Gli attivisti, si legge in una nota, ritengono “Che gli errori gestionali del Governo italiano abbiano in una prima fase permesso il dilagare dell’epidemia nonostante l’inizio della stessa nel Lombardo-Veneto sia avvenuto a circa due mesi dall’esplosione della Covid19 in Cina. In un momento in cui il vantaggio geografico dato dalla condizione di insularità si sarebbe potuto sfruttare come argine al contagio questo non è avvenuto: Il rimpallo istituzionale tra la Presidenza della Ras e il governo italiano sulle limitazioni degli spostamenti verso la Sardegna si è concluso solo quando oramai erano arrivate nell’isola circa tredicimila persone e solo in un secondo momento i trasporti verso l’isola sono stati bloccati “precauzionalmente”.

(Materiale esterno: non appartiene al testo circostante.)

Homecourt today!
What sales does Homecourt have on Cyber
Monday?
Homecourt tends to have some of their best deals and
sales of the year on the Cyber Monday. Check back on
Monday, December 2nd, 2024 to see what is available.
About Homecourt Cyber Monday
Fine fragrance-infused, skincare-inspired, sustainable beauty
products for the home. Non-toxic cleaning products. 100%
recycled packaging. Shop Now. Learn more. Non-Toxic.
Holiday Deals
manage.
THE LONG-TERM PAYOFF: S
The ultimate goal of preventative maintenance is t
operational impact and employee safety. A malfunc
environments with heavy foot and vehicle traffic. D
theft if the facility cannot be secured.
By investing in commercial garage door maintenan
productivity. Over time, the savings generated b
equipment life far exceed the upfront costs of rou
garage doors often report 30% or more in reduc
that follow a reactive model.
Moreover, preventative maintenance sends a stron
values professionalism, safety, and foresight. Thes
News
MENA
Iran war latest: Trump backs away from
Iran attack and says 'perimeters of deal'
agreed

“In questo contesto emergenziale – aggiungono – si sono rese più evidenti le carenze del Servizio Sanitario sardo che negli ultimi anni ha subito diversi “piani di riordino” della rete ospedaliera pubblica”.

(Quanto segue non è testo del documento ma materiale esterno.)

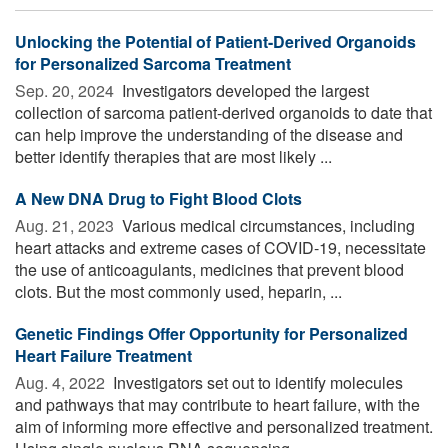
Unlocking the Potential of Patient-Derived Organoids
for Personalized Sarcoma Treatment
Sep. 20, 2024 
Investigators developed the largest
collection of sarcoma patient-derived organoids to date that
can help improve the understanding of the disease and
better identify therapies that are most likely ...
A New DNA Drug to Fight Blood Clots
Aug. 21, 2023 
Various medical circumstances, including
heart attacks and extreme cases of COVID-19, necessitate
the use of anticoagulants, medicines that prevent blood
clots. But the most commonly used, heparin, ...
Genetic Findings Offer Opportunity for Personalized
Heart Failure Treatment
Aug. 4, 2022 
Investigators set out to identify molecules
and pathways that may contribute to heart failure, with the
aim of informing more effective and personalized treatment.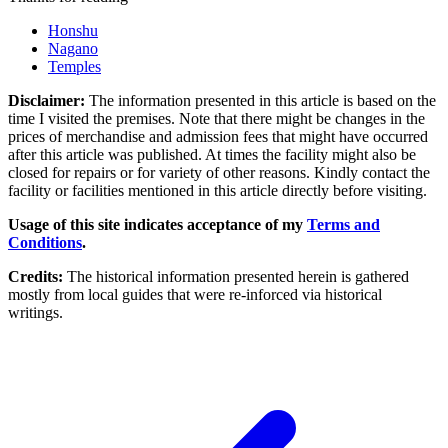
Honshu
Nagano
Temples
Disclaimer:
The information presented in this article is based on the
time I visited the premises. Note that there might be changes in the
prices of merchandise and admission fees that might have occurred
after this article was published. At times the facility might also be
closed for repairs or for variety of other reasons. Kindly contact the
facility or facilities mentioned in this article directly before visiting.
Usage of this site indicates acceptance of my
Terms and
Conditions
.
Credits:
The historical information presented herein is gathered
mostly from local guides that were re-inforced via historical
writings.
Post navigation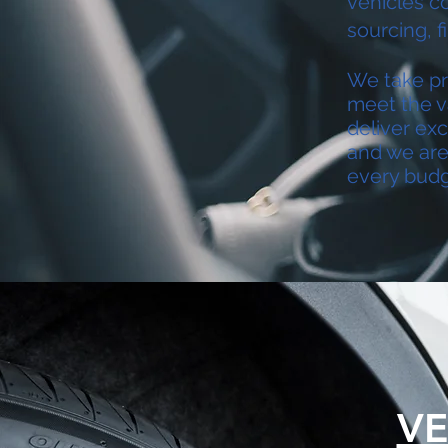
vehicles c
sourcing, f
We take pri
meet the v
deliver exc
and we are 
every budg
VE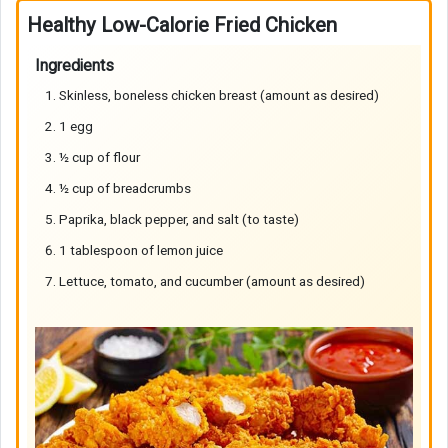
Healthy Low-Calorie Fried Chicken
Ingredients
Skinless, boneless chicken breast (amount as desired)
1 egg
½ cup of flour
½ cup of breadcrumbs
Paprika, black pepper, and salt (to taste)
1 tablespoon of lemon juice
Lettuce, tomato, and cucumber (amount as desired)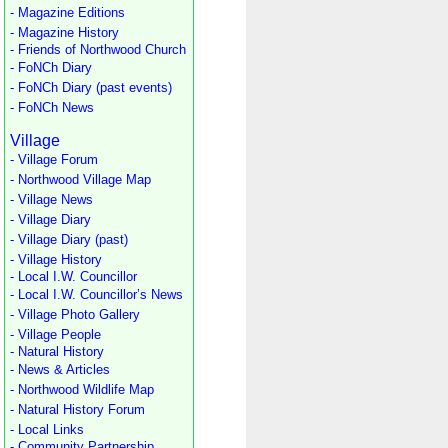
- Magazine Editions
- Magazine History
- Friends of Northwood Church
- FoNCh Diary
- FoNCh Diary (past events)
- FoNCh News
Village
- Village Forum
- Northwood Village Map
- Village News
- Village Diary
- Village Diary (past)
- Village History
- Local I.W. Councillor
- Local I.W. Councillor’s News
- Village Photo Gallery
- Village People
- Natural History
- News & Articles
- Northwood Wildlife Map
- Natural History Forum
- Local Links
- Community Partnership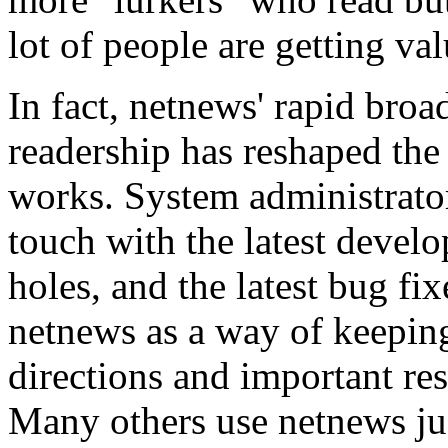
lot of people are getting va
In fact, netnews' rapid bro
readership has reshaped t
works. System administrato
touch with the latest develo
holes, and the latest bug fi
netnews as a way of keepin
directions and important re
Many others use netnews jus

Secondo il loro punto di vista è “Il momento di iniziare a gestire localmente la crisi e non delegare più al Governo italiano l’esclusività della gestione delle incombenze. Da questo punto di vista riteniamo controproducente sia per l’economia che per la vita sociale dei Sardi un allineamento dei provvedimenti a quelle che sono le regioni italiane più colpite dalla pandemia e riteniamo ancor più incomprensibili ii decreti della Presidenza della Regione che in certi settori sono addirittura più restrittivi rispetto a quelli della Presidenza del Consiglio italiana”.

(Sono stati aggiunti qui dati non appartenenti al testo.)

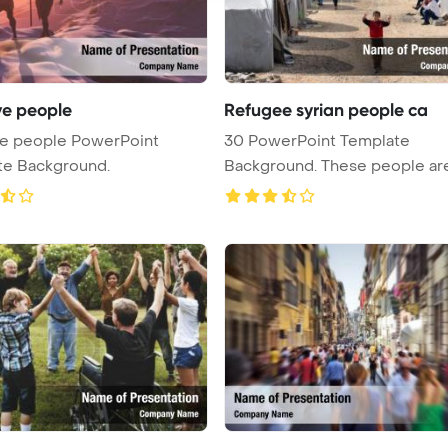
ve people
Refugee syrian people ca
ve people PowerPoint
30 PowerPoint Template
te Background.
Background. These people are
refugees fr ...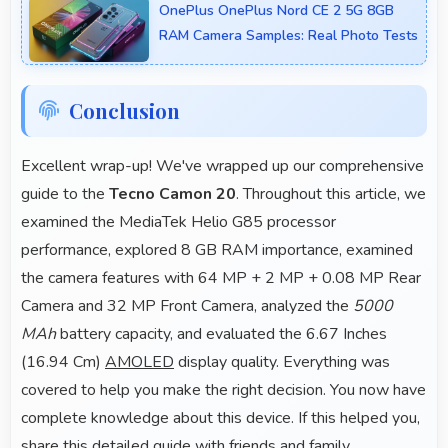
OnePlus OnePlus Nord CE 2 5G 8GB
tasks rapidly.
RAM Camera Samples: Real Photo Tests
Conclusion
Excellent wrap-up! We've wrapped up our comprehensive
guide to the
Tecno Camon 20
. Throughout this article, we
examined the MediaTek Helio G85 processor
performance, explored 8 GB RAM importance, examined
the camera features with 64 MP + 2 MP + 0.08 MP Rear
Camera and 32 MP Front Camera, analyzed the
5000
MAh
battery capacity, and evaluated the 6.67 Inches
(16.94 Cm)
AMOLED
display quality. Everything was
covered to help you make the right decision. You now have
complete knowledge about this device. If this helped you,
share this detailed guide with friends and family.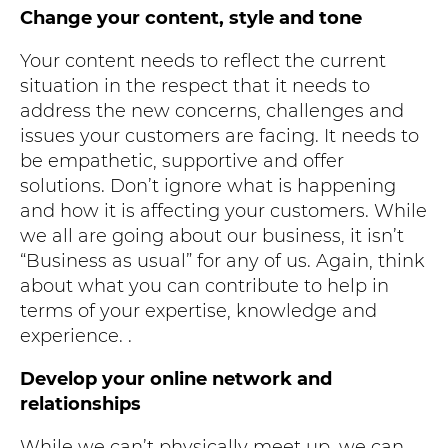
Change your content, style and tone
Your content needs to reflect the current
situation in the respect that it needs to
address the new concerns, challenges and
issues your customers are facing. It needs to
be empathetic, supportive and offer
solutions. Don’t ignore what is happening
and how it is affecting your customers. While
we all are going about our business, it isn’t
“Business as usual” for any of us. Again, think
about what you can contribute to help in
terms of your expertise, knowledge and
experience. .
Develop your online network and
relationships
While we can’t physically meet up, we can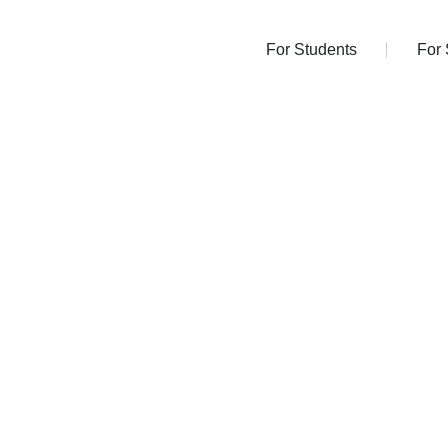
For Students
Fo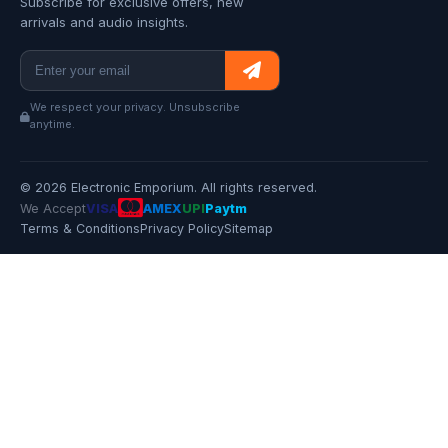
Subscribe for exclusive offers, new
arrivals and audio insights.
We respect your privacy. Unsubscribe
anytime.
© 2026 Electronic Emporium. All rights reserved.
We Accept
VISA
AMEX
UPI
Paytm
Terms & Conditions
Privacy Policy
Sitemap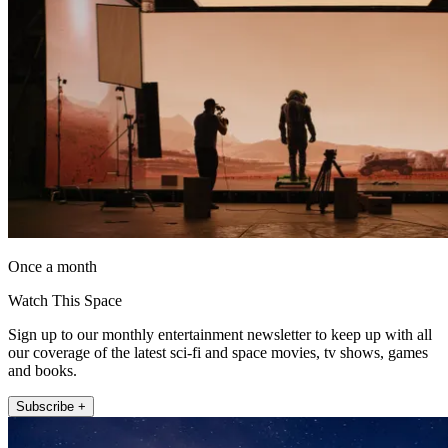
Once a month
Watch This Space
Sign up to our monthly entertainment newsletter to keep up with all
our coverage of the latest sci-fi and space movies, tv shows, games
and books.
Subscribe +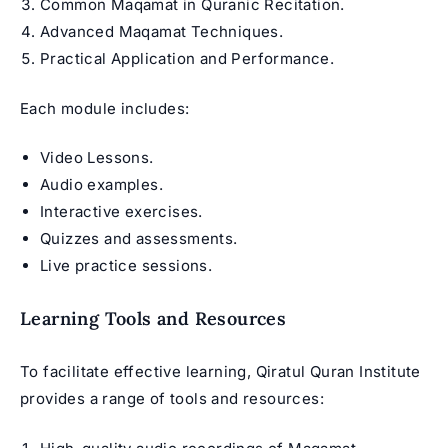
Common Maqamat in
Quranic Recitation
.
Advanced Maqamat Techniques.
Practical Application and Performance.
Each module includes:
Video Lessons.
Audio examples.
Interactive exercises.
Quizzes and assessments.
Live practice sessions.
Learning Tools and Resources
To facilitate effective learning, Qiratul Quran Institute
provides a range of tools and resources:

Tra le proposte messe in campo da ProgRes, la proroga
Proposte per il contenimento della crisi socio-sanitaria, la Proroga temporanea della chiusura dei tre aeroporti sardi e l’attivazione di una zona di quarantena per le persone che devono necessariamente prendere gli aerei, l’installazione di archi disinfettanti per la ricezione di merce per via aerea, l’aumento dei test per individuari possibili focolai, l’acquisto di tamponi e reagenti per testare il maggior numero possibile dei residenti, specie il personale sanitario e gli operatori delle residenze per anziani
Inoltre, a loro modo di vedere, è necessario l’acquisto e la consegna dei dispositivi di protezione individuale al personale sanitario
“Vista la condizione di insularità – rimarcano gli attivisti –, l’attuale blocco degli spostamenti verso l’isola, le misure restrittive per chi rientrerà ed è rientrato nelle scorse settimane, l’andamento dei contagi e lo stabilizzarsi delle forniture nei presidi ospedalieri sardi riteniamo che sia opportuno al più presto riaprire le attività produttive che hanno le caratteristiche idonee a mantenere in un primo momento un basso potenziale di assembramento delle persone. Si dovrebbe ricominciare a permettere la circolazione tra “paesi sanificati” in maniera tale da creare delle aree “bonificate” in cui la vita normale e le attività possano riprendere a pieno ritmo riattivando il tessuto economico dei territori per poi ricomporre un puzzle che alla fine del processo avrà rimesso in rete tutta la nostra isola”.
“Come tutte le crisi – concludono – anche questa deve costituire un’occasione di opportunità e di rilancio sociale ed economico: siamo consapevoli che probabilmente nei prossimi mesi il blocco della circolazione delle persone, da e verso l’isola, sarà prolungato. In questo contesto dovremmo far fronte ad alcune esigenze e ripensare alla valorizzazione del mercato interno, non in chiave autarchica ma di miglioramento dell’offerta, in maniera tale da rinsaldare tra i cittadini di Sardegna il senso di comunità e cooperazione ed essere pronti a rilanciarci nel sistema di relazioni e di scambi quando, a livello globale, saremo pronti a riaprirci totalmente alla fine dell’emergenza”.